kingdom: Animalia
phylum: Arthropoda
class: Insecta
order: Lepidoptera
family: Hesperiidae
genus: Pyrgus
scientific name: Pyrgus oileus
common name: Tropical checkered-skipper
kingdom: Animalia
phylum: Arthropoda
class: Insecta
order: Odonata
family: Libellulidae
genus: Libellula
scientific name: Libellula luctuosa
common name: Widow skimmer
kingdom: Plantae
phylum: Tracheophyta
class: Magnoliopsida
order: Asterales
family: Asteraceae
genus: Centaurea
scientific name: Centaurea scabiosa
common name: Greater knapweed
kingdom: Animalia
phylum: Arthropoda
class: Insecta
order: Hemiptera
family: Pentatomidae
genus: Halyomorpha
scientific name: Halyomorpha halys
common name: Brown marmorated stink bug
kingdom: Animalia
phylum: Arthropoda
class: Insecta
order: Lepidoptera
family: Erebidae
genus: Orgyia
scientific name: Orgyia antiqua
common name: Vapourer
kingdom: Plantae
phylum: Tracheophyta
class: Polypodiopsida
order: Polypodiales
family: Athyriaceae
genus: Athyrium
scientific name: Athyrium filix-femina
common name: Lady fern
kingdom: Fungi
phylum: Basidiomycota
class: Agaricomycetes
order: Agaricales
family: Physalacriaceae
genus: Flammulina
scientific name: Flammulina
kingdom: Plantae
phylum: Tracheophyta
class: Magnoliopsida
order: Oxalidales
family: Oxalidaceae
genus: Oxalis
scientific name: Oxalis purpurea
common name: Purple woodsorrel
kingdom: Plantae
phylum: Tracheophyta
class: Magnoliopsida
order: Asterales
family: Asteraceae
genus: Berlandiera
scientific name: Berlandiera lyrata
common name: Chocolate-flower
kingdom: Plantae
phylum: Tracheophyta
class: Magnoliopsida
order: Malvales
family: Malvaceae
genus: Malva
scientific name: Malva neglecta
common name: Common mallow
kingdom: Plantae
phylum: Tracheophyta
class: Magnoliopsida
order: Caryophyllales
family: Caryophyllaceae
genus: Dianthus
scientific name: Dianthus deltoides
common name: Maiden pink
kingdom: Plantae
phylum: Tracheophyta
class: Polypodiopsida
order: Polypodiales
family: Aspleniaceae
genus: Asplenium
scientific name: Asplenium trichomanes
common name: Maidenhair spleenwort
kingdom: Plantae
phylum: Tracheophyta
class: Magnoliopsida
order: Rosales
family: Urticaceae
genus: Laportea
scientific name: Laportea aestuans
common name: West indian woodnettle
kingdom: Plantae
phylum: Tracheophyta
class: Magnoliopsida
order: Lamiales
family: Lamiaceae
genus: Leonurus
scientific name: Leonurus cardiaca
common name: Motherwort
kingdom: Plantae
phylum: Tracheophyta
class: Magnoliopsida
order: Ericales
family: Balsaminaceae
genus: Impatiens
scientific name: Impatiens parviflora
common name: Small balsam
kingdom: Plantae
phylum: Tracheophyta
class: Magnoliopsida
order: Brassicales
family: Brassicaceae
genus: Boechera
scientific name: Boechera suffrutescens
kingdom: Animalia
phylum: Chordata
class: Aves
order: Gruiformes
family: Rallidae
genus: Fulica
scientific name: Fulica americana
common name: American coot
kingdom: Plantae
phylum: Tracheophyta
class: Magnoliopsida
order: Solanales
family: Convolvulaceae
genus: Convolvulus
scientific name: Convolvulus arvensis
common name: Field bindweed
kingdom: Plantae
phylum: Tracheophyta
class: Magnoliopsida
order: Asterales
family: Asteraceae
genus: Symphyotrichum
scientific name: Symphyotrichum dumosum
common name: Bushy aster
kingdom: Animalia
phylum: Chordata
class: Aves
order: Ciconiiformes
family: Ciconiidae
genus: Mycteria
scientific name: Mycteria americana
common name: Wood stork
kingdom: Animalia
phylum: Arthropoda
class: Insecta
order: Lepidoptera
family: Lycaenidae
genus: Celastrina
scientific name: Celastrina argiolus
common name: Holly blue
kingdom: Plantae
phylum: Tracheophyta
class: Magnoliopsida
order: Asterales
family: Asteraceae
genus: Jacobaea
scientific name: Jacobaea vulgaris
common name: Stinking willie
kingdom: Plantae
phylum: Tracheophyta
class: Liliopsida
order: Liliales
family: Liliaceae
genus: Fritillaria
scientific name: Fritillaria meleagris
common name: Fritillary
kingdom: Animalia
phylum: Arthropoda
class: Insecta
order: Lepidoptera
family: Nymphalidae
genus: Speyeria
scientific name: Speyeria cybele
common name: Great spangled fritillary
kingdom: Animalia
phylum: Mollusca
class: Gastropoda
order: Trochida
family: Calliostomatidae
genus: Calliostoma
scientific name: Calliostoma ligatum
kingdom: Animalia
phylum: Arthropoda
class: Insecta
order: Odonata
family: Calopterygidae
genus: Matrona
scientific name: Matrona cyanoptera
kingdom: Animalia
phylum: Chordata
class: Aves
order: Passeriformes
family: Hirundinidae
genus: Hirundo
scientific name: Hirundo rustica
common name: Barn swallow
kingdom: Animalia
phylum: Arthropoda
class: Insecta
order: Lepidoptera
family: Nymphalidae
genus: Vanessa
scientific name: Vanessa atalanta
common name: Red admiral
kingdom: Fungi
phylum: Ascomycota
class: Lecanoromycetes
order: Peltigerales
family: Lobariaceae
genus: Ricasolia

• • • • •

**Exercise task**
Format the lines above, from the line with "scientific name: Orgyia antiqua" up to and including the line with "genus: Flammulina", as a Markdown table with two columns, "Row" for a running number and "Line" for the line itself, and omit any blank lines.

**Expected output**
| Row | Line |
|---|---|
| 1 | scientific name: Orgyia antiqua |
| 2 | common name: Vapourer |
| 3 | kingdom: Plantae |
| 4 | phylum: Tracheophyta |
| 5 | class: Polypodiopsida |
| 6 | order: Polypodiales |
| 7 | family: Athyriaceae |
| 8 | genus: Athyrium |
| 9 | scientific name: Athyrium filix-femina |
| 10 | common name: Lady fern |
| 11 | kingdom: Fungi |
| 12 | phylum: Basidiomycota |
| 13 | class: Agaricomycetes |
| 14 | order: Agaricales |
| 15 | family: Physalacriaceae |
| 16 | genus: Flammulina |